I signed up for a 72 hour access at helminc.com and found info on where the floor/panel actuator is located and how to remove it. I took a whole lotta dash apart which in the end wasn't necessary. I found the actuator and learned that it's a three position actuator with two vacuum line connections. One line pulls the diaphragm halfway down when connected to vacuum to enable the panel/floor setting. When the second line is also connected to vacuum, the diaphragm gets pulled down the rest of the way. Anyway, both worked when vacuum was manually applied so it isn't the actuator. I also found the door itself was fine when moved manually. I guess there's a problem with the blend door that is actuated with a stepper motor and driven into its mechanical stops whenever it self calibrates. Luckily that hasn't failed for me.
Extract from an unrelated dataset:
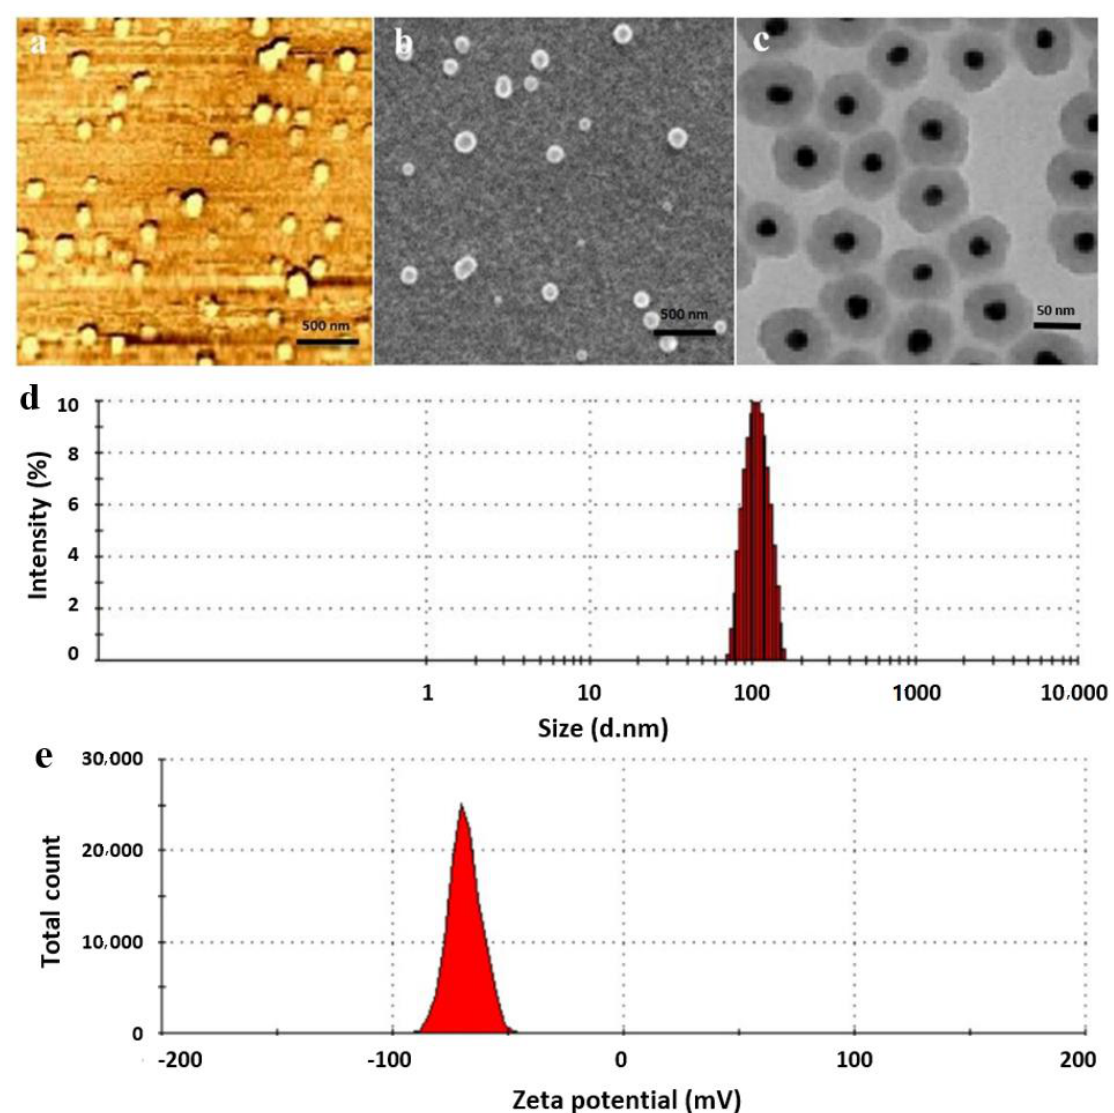
Figure 1. Characterization of the designed (SPION@Au-CS-FA nanocomposite) with different techniques. ( a ) atomic force microscope (AFM), ( b ) scanning electron microscope (SEM), ( c ) transmission electron microscope (TEM) images, ( d ) the particle size distribution of SPION@Au-CS-FA and ( e ) charge measurement uses dynamic light scattering (DLS). Abbre-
Next I wanted to test the lines and the back of the EATC is a convenient place. I used a tee and two unions from the hardware store along with some fish air-pump tubing to jump black (vacuum source) to blue and yellow. I was able to control both. This meant that the EATC was the culprit - not applying sufficient vacuum. I'd seen another post about o-rings that go bad and I gave it a shot. Sure enough it worked. While I had the EATC open, I also tested the solenoid resistance and found them all at about 50 Ohms. Must be the o-rings.
I used 5/16" OD, 1/16" material. The post below suggests a 9/32" OD and didn't specify the material size. The original o-rings didn't look damaged and the material diameter was much smaller than 1/16". I first tried just spraying some silicone on the components but that didn't help. As soon as I put the new (slightly larger) o-rings in, the problem was solved. I can control floor, panel/floor and no-floor correctly. Yay!
See the o-ring replacement post here. A lot cheaper than a new EATC.
EATC is Rebuildable
BTW, the EATC passed the self diagnostic even when it had the o-ring failure.